* **Assigned task**:
Below is a block of entries; repeat exactly the lines starting at the line that contains "Para acceder a" and ending at the line that contains "pruebas test unitarios.", both included.

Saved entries
· · · · ·

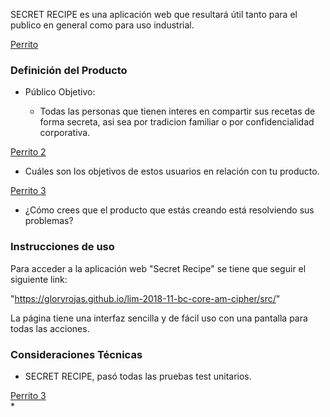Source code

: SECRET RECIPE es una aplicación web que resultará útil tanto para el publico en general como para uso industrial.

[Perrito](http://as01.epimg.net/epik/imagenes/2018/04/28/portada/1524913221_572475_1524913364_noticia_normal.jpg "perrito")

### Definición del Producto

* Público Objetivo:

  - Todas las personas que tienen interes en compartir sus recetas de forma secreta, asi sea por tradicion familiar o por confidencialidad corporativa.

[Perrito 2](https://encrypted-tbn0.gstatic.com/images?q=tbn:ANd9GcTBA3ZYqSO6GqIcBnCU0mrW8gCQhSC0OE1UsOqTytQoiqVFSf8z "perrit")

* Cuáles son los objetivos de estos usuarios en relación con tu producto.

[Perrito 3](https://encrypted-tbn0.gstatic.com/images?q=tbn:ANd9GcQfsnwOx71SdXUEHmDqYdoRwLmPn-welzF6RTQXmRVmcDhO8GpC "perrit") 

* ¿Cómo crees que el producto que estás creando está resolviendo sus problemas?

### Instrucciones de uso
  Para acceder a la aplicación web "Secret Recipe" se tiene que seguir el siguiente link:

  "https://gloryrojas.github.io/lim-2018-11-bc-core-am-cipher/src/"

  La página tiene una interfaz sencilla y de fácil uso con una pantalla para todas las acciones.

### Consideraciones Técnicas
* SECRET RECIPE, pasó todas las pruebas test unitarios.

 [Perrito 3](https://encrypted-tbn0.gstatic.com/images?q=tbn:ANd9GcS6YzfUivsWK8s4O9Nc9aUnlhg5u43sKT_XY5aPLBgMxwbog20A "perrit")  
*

· · · · ·

* **Exercise result**:
  Para acceder a la aplicación web "Secret Recipe" se tiene que seguir el siguiente link:

  "https://gloryrojas.github.io/lim-2018-11-bc-core-am-cipher/src/"

  La página tiene una interfaz sencilla y de fácil uso con una pantalla para todas las acciones.

### Consideraciones Técnicas
* SECRET RECIPE, pasó todas las pruebas test unitarios.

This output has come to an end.